Reproduce everything from "This is true, but" down to "the database smoothly." in the checkpoint_segments message, changing "disk space" to "storage".

→ TEXT PASSAGE
* * * * * * * * *

Re: Redesigning checkpoint_segments

From: Josh Berkus <josh(at)agliodbs(dot)com>
To: pgsql-hackers(at)postgresql(dot)org
Subject: Re: Redesigning checkpoint_segments
Date: 2013-06-05 20:16:05
Message-ID: 51AF9C85.5080700@agliodbs.com
Views: Raw Message | Whole Thread | Download mbox | Resend email
Thread:
Lists: pgsql-hackers

Heikki,

> We shouldn't impose that calculation on the user. It
> should be possible to just specify "checkpoint_segments=512MB", and the
> system would initiate checkpoints so that the total size of WAL in
> pg_xlog stays below 512MB.

Agreed.

> For limiting the time required to recover after crash,
> checkpoint_segments is awkward because it's difficult to calculate how
> long recovery will take, given checkpoint_segments=X. A bulk load can
> use up segments really fast, and recovery will be fast, while segments
> full of random deletions can need a lot of random I/O to replay, and
> take a long time. IMO checkpoint_timeout is a much better way to control
> that, although it's not perfect either.

This is true, but I don't see that your proposal changes this at all
(for the better or for the worse).

> A third point is that even if you have 10 GB of disk space reserved for
> WAL, you don't want to actually consume all that 10 GB, if it's not
> required to run the database smoothly.

Agreed.

> I propose that we do something similar, but not exactly the same. Let's
> have a setting, max_wal_size, to control the max. disk space reserved
> for WAL. Once that's reached (or you get close enough, so that there are
> still some segments left to consume while the checkpoint runs), a
> checkpoint is triggered.

* * * * * * * * *

Skeletal landmark data:
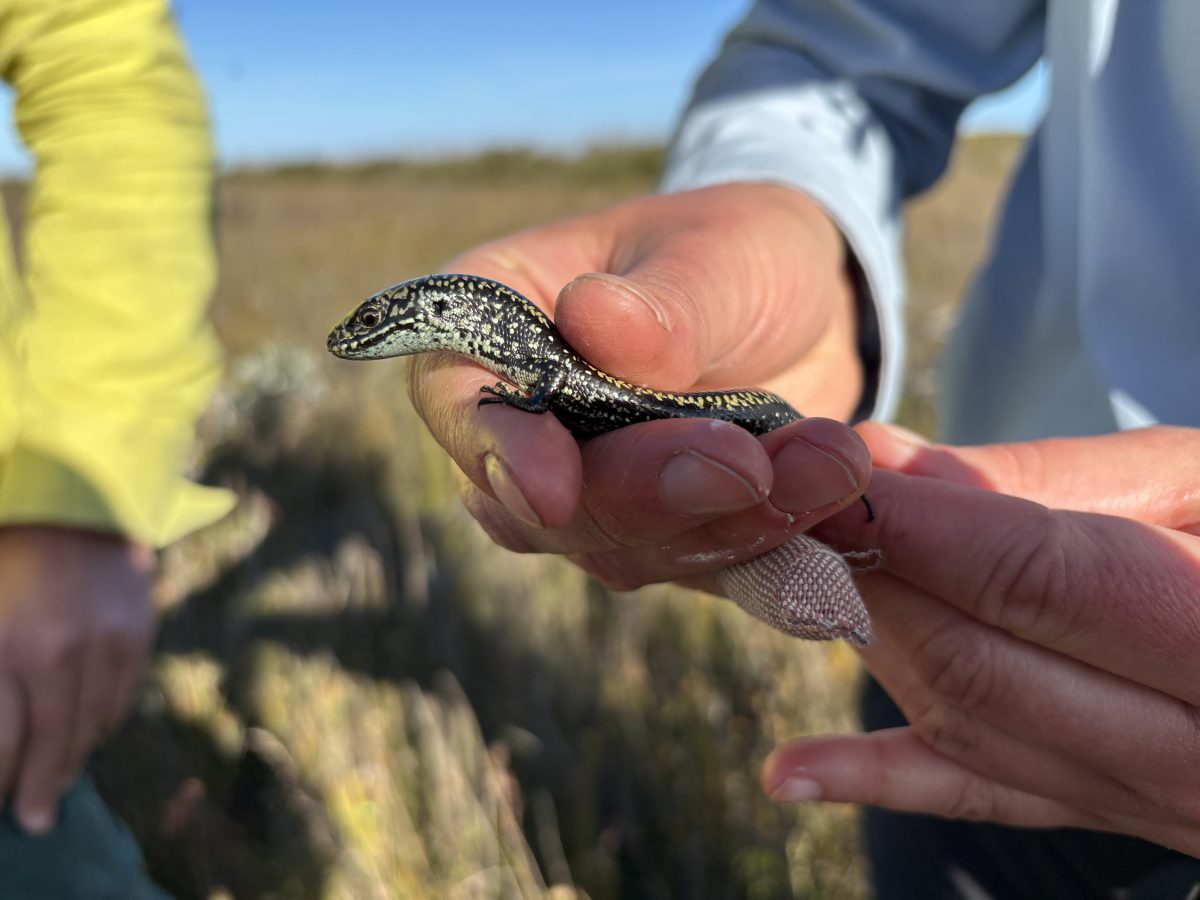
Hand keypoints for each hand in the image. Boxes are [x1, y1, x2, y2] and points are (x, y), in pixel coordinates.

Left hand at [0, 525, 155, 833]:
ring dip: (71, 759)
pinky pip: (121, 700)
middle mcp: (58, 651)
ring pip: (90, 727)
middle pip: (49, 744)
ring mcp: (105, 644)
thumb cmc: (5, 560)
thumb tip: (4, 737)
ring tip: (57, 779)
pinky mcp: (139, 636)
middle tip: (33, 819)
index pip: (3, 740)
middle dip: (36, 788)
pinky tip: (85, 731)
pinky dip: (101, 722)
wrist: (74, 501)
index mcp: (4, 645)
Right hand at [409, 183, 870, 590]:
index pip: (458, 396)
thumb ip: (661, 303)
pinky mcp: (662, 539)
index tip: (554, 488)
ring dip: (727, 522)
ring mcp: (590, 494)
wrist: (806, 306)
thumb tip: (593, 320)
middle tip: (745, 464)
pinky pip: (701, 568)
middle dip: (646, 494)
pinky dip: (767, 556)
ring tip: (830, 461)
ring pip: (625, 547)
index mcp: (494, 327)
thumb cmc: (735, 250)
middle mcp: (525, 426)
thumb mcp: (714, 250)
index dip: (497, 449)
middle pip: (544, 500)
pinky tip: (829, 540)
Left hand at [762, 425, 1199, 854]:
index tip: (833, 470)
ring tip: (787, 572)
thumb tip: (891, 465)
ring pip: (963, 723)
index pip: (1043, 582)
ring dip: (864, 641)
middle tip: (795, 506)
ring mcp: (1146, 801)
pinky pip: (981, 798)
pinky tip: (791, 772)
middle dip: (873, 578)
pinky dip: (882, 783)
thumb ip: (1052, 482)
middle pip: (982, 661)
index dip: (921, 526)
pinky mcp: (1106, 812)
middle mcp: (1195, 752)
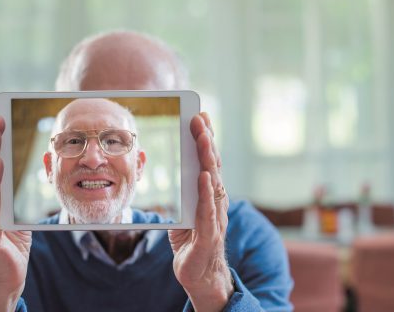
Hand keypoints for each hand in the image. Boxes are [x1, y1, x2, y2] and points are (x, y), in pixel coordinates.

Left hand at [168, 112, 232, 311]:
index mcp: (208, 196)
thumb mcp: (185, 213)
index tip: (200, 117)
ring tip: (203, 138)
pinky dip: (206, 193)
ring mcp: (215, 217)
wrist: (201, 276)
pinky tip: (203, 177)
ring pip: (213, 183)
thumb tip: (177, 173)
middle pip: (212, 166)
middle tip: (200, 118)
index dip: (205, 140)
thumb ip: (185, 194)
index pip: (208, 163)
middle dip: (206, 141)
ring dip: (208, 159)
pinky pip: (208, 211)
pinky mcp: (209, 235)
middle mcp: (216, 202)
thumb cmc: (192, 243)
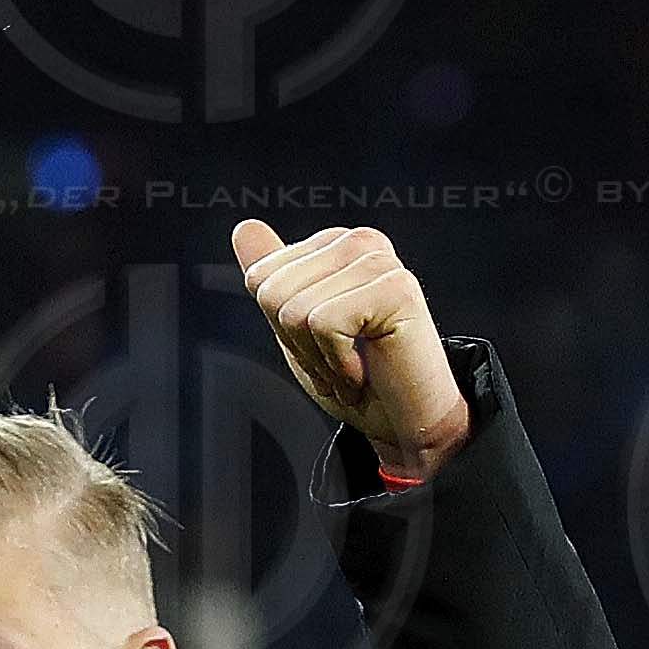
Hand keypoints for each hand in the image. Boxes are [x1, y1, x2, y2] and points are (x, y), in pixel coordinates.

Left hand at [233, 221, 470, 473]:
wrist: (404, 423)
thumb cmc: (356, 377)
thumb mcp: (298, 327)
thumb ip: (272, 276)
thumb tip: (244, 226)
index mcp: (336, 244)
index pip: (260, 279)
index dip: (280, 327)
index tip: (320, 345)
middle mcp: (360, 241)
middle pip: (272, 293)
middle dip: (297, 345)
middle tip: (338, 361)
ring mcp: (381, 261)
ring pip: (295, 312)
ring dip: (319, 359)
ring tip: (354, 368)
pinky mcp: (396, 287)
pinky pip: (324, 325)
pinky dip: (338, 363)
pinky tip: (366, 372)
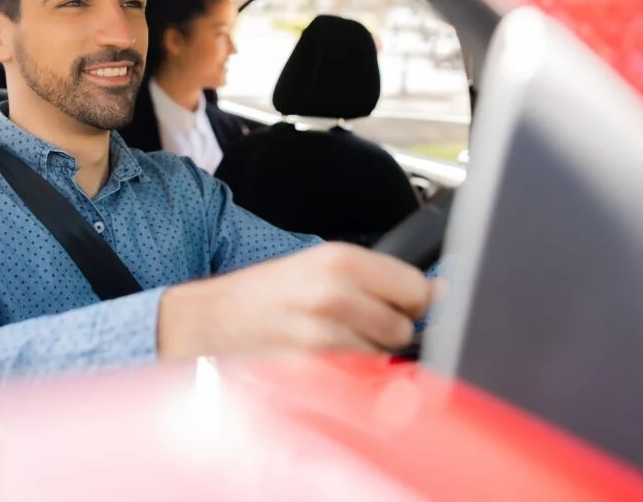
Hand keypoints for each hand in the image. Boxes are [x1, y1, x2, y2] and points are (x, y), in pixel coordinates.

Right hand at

* * * * * * * * *

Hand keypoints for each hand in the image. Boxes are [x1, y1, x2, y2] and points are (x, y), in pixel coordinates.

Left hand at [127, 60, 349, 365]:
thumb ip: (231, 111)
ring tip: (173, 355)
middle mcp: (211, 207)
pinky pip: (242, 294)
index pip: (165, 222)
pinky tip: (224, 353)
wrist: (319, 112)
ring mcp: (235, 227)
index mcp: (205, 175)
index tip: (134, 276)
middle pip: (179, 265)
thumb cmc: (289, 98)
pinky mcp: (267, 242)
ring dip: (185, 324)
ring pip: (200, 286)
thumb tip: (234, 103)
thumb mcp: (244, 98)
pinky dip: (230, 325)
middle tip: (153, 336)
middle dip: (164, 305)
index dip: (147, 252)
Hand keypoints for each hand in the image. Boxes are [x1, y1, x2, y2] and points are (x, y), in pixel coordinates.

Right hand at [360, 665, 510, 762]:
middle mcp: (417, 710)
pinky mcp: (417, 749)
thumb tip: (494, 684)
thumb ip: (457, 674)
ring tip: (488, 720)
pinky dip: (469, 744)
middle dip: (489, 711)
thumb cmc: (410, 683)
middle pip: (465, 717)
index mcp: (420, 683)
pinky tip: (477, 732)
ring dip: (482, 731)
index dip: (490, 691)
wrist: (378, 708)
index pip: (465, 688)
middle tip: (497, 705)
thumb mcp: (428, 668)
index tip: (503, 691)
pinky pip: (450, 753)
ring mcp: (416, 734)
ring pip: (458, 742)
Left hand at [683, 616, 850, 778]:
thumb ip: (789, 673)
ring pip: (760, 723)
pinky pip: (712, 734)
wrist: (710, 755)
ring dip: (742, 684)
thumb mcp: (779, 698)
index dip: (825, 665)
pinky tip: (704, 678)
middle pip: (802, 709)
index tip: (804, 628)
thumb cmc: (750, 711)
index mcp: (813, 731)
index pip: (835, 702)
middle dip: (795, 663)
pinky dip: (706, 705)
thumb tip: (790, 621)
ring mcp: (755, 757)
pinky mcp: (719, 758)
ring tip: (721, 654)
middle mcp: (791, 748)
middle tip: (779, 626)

* * * * * * * * *

→ EXERCISE RESPONSE
This is true, but I don't see that your proposal changes this at all
(for the better or for the worse).

> A third point is that even if you have 10 GB of storage reserved for
> WAL, you don't want to actually consume all that 10 GB, if it's not
> required to run the database smoothly.